INQUIMAE   12526
INSTITUTO DE QUIMICA, FISICA DE LOS MATERIALES, MEDIOAMBIENTE Y ENERGIA
Unidad Ejecutora - UE
congresos y reuniones científicas
Título:
The Role of Molecular Crowding in Long-Range Metalloprotein Electron Transfer: Dissection into Site- and Scaffold-Specific Contributions
Autor/es:
ZITARE, ULISES A.; ESPINOZA-CARA, ANDRÉS; VILA, ALEJANDRO J.; SZUSTER, JONATHAN; LEGUTO, ALCIDES J.; DANIEL H. MURGIDA; SCOCOZZA, MAGALI F.; MORGADA, MARCOS N.
Lugar:
Buenos Aires
Reunión:
Encuentro; Shaping the Future of German-Argentinian Scientific Cooperation ? The Role of CuriosityDriven Research; 2018
Institución organizadora:
Fundación Alexander Von Humboldt
Resumen:
Here is reported the effect of molecular crowding on long-range protein electron transfer (ET) and disentangle the specific responses of the redox site and the protein milieu.
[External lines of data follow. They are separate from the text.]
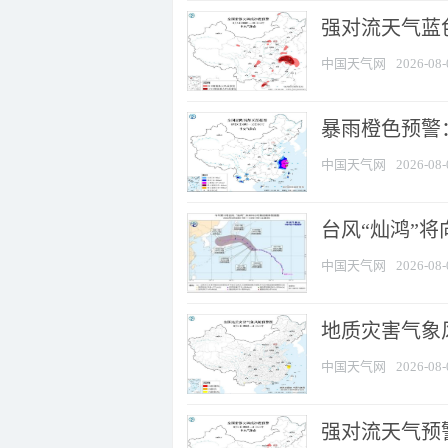
强对流天气蓝色
中国天气网
2026-08-
暴雨橙色预警：
中国天气网
2026-08-
台风“灿鸿”
中国天气网
2026-08-
地质灾害气象
中国天气网
2026-08-
强对流天气预警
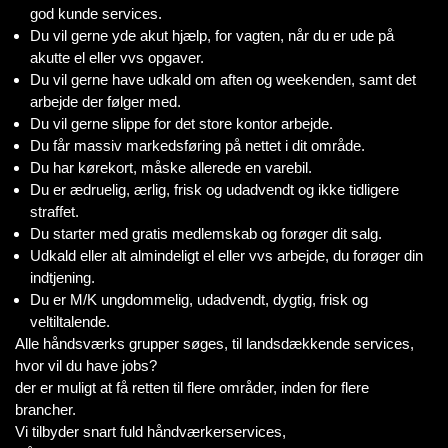
god kunde services.
Du vil gerne yde akut hjælp, for vagten, når du er ude på
akutte el eller vvs opgaver.
Du vil gerne have udkald om aften og weekenden, samt det
arbejde der følger med.
Du vil gerne slippe for det store kontor arbejde.
Du får massiv markedsføring på nettet i dit område.
Du har kørekort, måske allerede en varebil.
Du er ædruelig, ærlig, frisk og udadvendt og ikke tidligere
straffet.
Du starter med gratis medlemskab og forøger dit salg.
Udkald eller alt almindeligt el eller vvs arbejde, du forøger din
indtjening.
Du er M/K ungdommelig, udadvendt, dygtig, frisk og
veltiltalende.
Alle håndsværks grupper søges, til landsdækkende services,
hvor vil du have jobs?
der er muligt at få retten til flere områder, inden for flere
brancher.
Vi tilbyder snart fuld håndværkerservices,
To this end, we studied two different one-electron redox proteins that share the cupredoxin fold but differ in the metal centre, T1 mononuclear blue copper and binuclear CuA, as well as chimeras with hybrid properties by incorporating different T1 centres within the CuA scaffold or by swapping loops between orthologous proteins from different organisms to perturb the CuA site1. The heterogeneous ET kinetics of the different proteins was studied by protein film electrochemistry at variable electronic couplings and with two different crowding agents. The results reveal a strong frictional control of the ET. The effect is ascribed to the dynamical coupling of the metal site and the milieu, which for T1 is found to be twice stronger than for CuA, and the activation energy of protein-solvent motion that is dictated by the overall scaffold.